### Extract
File Format

Kusumanchi.Rajesh · November 3, 2015, 3:29am

Hi,

on using the following line Document doc = new Document(inStream); with the file attached, an exception is thrown.

Exception

in thread "main" com.aspose.words.UnsupportedFileFormatException: Unknown file format.
at com.aspose.words.Document.zzY(Unknown Source)
at com.aspose.words.Document.zzZ(Unknown Source)
at com.aspose.words.Document.(Unknown Source)
at com.aspose.words.Document.(Unknown Source)

The same exception is thrown when a different file format like .pdf is used.

Is there a way in which we can find the get different exceptions for the two different scenarios. i.e if it any file format other than .docx or .doc it should give unsupportedfileformat and if the file is corrupted the it should mention that the file is corrupted.

Regards,

Rajesh

tahir.manzoor · November 3, 2015, 8:46am

Hi Rajesh,

Thanks for your inquiry. Please use the FileFormatUtil.detectFileFormat method
to detect the information about a format of a document stored in a disk
file or stream. Please read following documentation link for your kind reference.
https://docs.aspose.com/words/java/detect-file-format-and-check-format-compatibility/

Please use following code example to achieve your requirements. Hope this helps you.

FileFormatInfo info = FileFormatUtil.detectFileFormat(MyDir + "testcorript.docx");
// Display the document type. 
switch (info.getLoadFormat())
{
    case LoadFormat.DOC: System.out.println("\tMicrosoft Word 97-2003 document.");
        break;
    case LoadFormat.DOT: System.out.println("\tMicrosoft Word 97-2003 template.");
        break;
    case LoadFormat.DOCX: System.out.println("\tOffice Open XML WordprocessingML Macro-Free Document.");
        break;
    case LoadFormat.DOCM: System.out.println("\tOffice Open XML WordprocessingML Macro-Enabled Document.");
        break;
    case LoadFormat.DOTX: System.out.println("\tOffice Open XML WordprocessingML Macro-Free Template.");
        break;
    case LoadFormat.DOTM: System.out.println("\tOffice Open XML WordprocessingML Macro-Enabled Template.");
        break;
    case LoadFormat.FLAT_OPC: System.out.println("\tFlat OPC document.");
        break;
    case LoadFormat.RTF: System.out.println("\tRTF format.");
        break;
    case LoadFormat.WORD_ML: System.out.println("\tMicrosoft Word 2003 WordprocessingML format.");
        break;
    case LoadFormat.HTML: System.out.println("\tHTML format.");
        break;
    case LoadFormat.MHTML: System.out.println("\tMHTML (Web archive) format.");
        break;
    case LoadFormat.ODT: System.out.println("\tOpenDocument Text.");
        break;
    case LoadFormat.OTT: System.out.println("\tOpenDocument Text Template.");
        break;
    case LoadFormat.DOC_PRE_WORD_97: System.out.println("\tMS Word 6 or Word 95 format.");
        break;
    case LoadFormat.UNKNOWN:
    default: System.out.println("\tUnknown format.");
        break;
}

Kusumanchi.Rajesh · November 4, 2015, 1:50am

Hi Tahir,

This is the new query I have. As explained to you over the chat window, PFA the screenshots in notepad++ and the text file.

### Requirement 1
Transcribe the passage of the file format thread that begins with the words containing "tahir.manzoor · November" and ends with "switch (info.getLoadFormat())".
### Requirement 2
In the file format thread, which method does the reply recommend for detecting the format of a document stored in a disk file or stream?

### Data excerpt
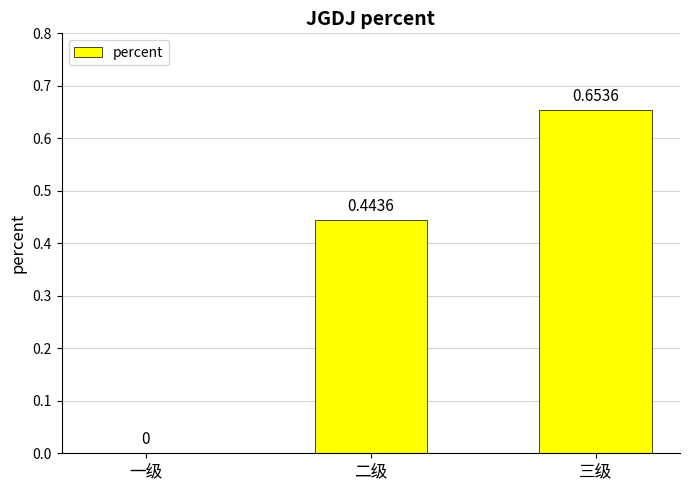

Between 三级 and 二级, which is larger?

三级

### Worked solution 1
tahir.manzoor · November 3, 2015, 8:46am

Hi Rajesh,

Thanks for your inquiry. Please use the FileFormatUtil.detectFileFormat method
to detect the information about a format of a document stored in a disk
file or stream. Please read following documentation link for your kind reference.
https://docs.aspose.com/words/java/detect-file-format-and-check-format-compatibility/

Please use following code example to achieve your requirements. Hope this helps you.

FileFormatInfo info = FileFormatUtil.detectFileFormat(MyDir + "testcorript.docx");
// Display the document type. 
switch (info.getLoadFormat())

### Worked solution 2
FileFormatUtil.detectFileFormat